_EXERCISE INSTRUCTIONS_
Please find every line below that contains the word "which" and copy each of those lines out in full.

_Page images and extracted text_
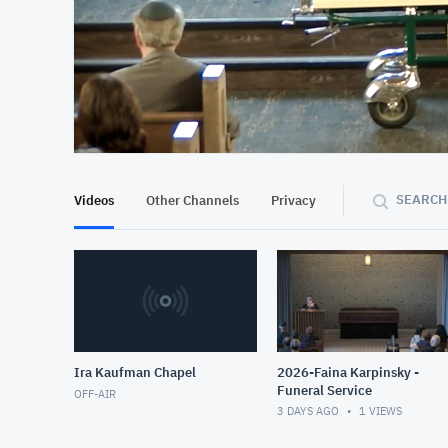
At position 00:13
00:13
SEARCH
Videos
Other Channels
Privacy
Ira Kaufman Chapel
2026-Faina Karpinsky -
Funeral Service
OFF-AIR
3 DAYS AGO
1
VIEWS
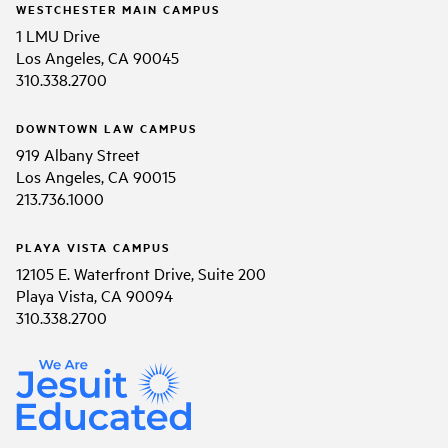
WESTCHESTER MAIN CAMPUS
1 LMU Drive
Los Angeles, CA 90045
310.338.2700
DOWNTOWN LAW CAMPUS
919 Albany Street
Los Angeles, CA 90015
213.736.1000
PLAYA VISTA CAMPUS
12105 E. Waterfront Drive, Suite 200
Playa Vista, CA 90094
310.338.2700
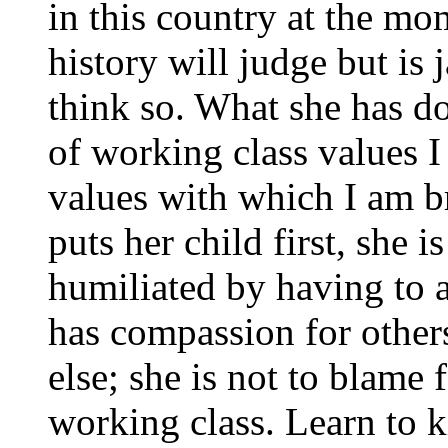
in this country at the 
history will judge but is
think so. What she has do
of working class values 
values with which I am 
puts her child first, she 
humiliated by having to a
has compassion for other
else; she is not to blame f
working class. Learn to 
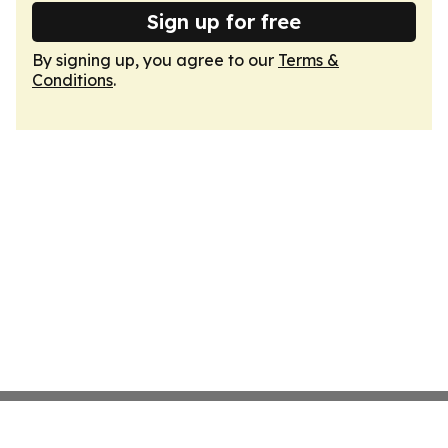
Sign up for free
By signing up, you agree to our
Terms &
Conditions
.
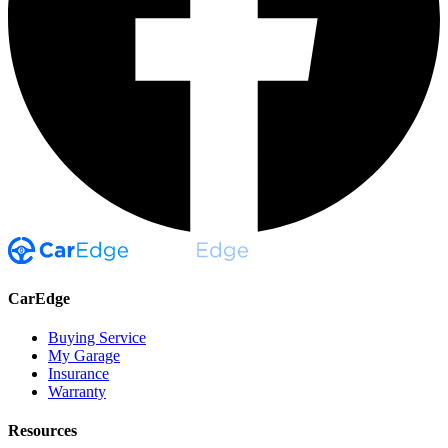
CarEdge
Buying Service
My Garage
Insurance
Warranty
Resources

...

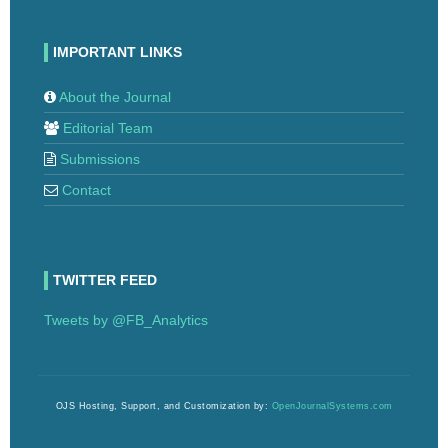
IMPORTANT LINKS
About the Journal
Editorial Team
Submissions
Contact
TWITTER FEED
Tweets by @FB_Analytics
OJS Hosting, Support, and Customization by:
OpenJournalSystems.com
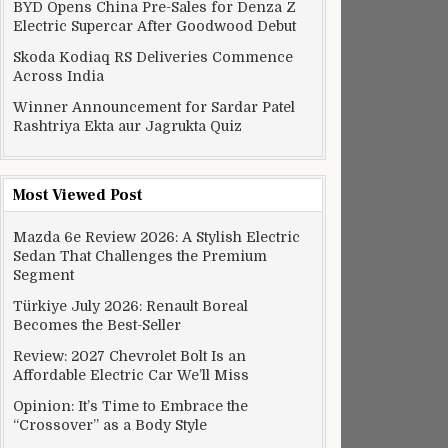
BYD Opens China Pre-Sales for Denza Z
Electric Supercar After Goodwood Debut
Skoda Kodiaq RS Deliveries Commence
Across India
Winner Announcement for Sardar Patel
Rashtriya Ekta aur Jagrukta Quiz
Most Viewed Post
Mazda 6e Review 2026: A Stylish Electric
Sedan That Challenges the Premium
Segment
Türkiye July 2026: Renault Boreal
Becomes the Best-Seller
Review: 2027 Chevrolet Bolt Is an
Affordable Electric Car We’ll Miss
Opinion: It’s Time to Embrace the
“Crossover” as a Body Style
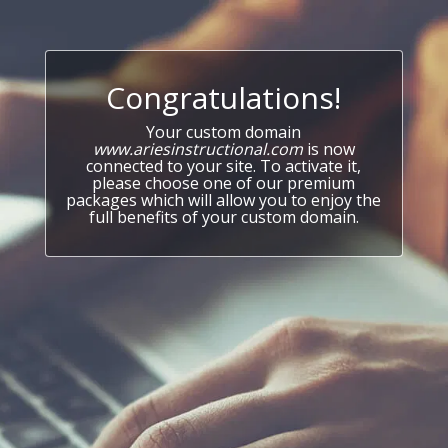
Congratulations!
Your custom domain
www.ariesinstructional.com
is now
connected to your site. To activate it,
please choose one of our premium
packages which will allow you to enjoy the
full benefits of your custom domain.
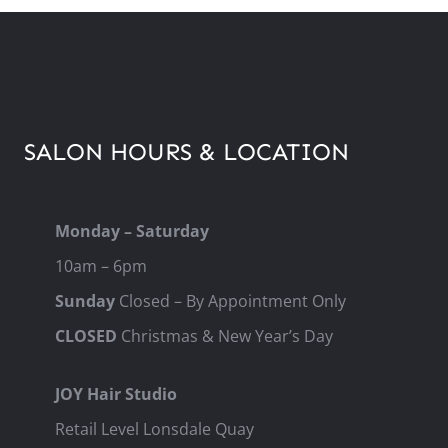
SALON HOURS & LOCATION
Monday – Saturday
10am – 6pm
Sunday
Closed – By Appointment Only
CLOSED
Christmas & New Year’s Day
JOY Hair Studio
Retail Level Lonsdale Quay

_REPLY TO THE TASK_
values with which I am 
packages which will allow you to enjoy the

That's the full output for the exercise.